Traditionnellement, ce personnel assure la gestion des nouvelles inscriptions, l’archivage des dossiers et la réception des commandes de matériel. Mme Couture souligne que puisque les directions d’école sont également à 10 mois, les établissements se retrouveront sans aucune ressource administrative pendant deux mois.

Cette situation survient alors que « le conseil scolaire procédera à l’ouverture de deux nouvelles écoles en septembre prochain », un paradoxe qui « soulève des inquiétudes quant aux priorités en matière de personnel et à la répartition des ressources ». 

Mme Couture note que le Conseil a un plan d’expansion prévoyant jusqu’à huit nouvelles écoles, alors que la dotation en personnel de soutien semble se limiter au minimum strict.

« Planifiée depuis 2024 »

Contactée par ONFR, l’équipe média du CEPEO confirme que ces ajustements s’inscrivent dans une « restructuration des tâches administratives lancée en juin 2024 ». Le Conseil affirme que cette démarche vise à optimiser l’efficacité des opérations pour répondre aux exigences de redevabilité financière du ministère de l’Éducation, tout en assurant que les changements se feront dans le respect des conventions collectives.

La direction du Conseil ajoute vouloir travailler en collaboration avec le syndicat pour accompagner les personnes touchées : « Notre priorité demeure le maintien d’un environnement de travail respectueux, stable et humain », a déclaré l’équipe média du CEPEO par courriel.

Appels à la mobilisation

Le syndicat appelle désormais le gouvernement provincial à « remédier au sous-financement chronique de l’éducation » et demande au Conseil d’annuler ces coupes. 

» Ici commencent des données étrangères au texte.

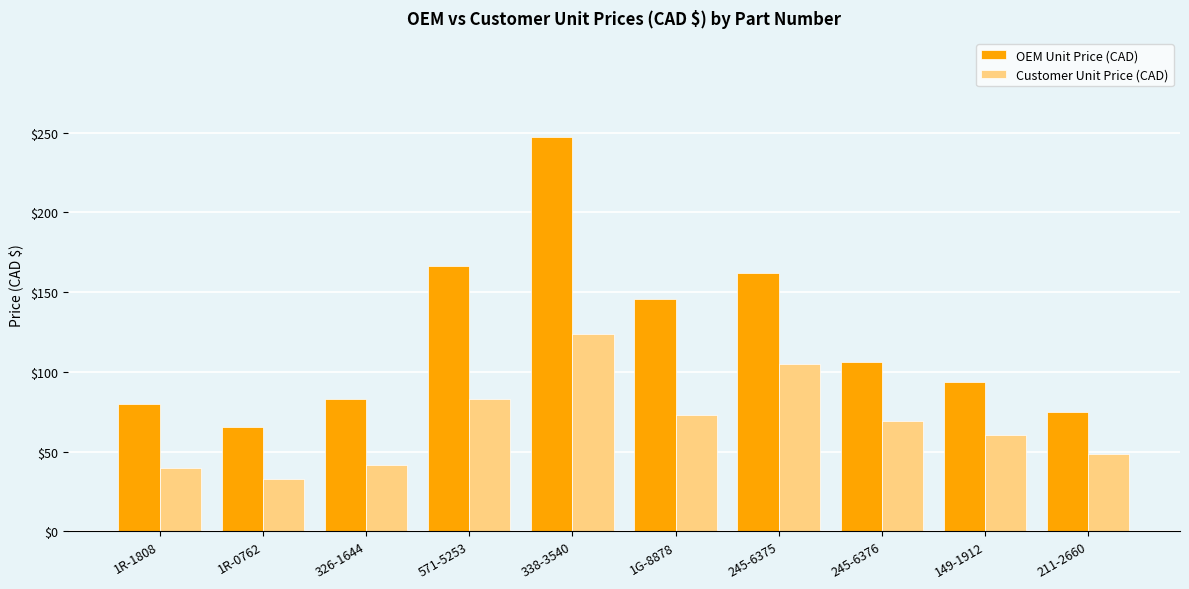

What value does the Customer Unit Price (CAD) series have at 571-5253?

83.1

« Les élèves méritent le soutien d’écoles dotées de ressources suffisantes », déclare M. Tigani. 

De son côté, Mme Couture invite les parents à interpeller directement le directeur de l’éducation, Christian-Charles Bouchard, pour exprimer leur opposition. 

« Notre force réside dans notre solidarité, et nous sommes prêts à nous unir pour défendre nos emplois », conclut-elle.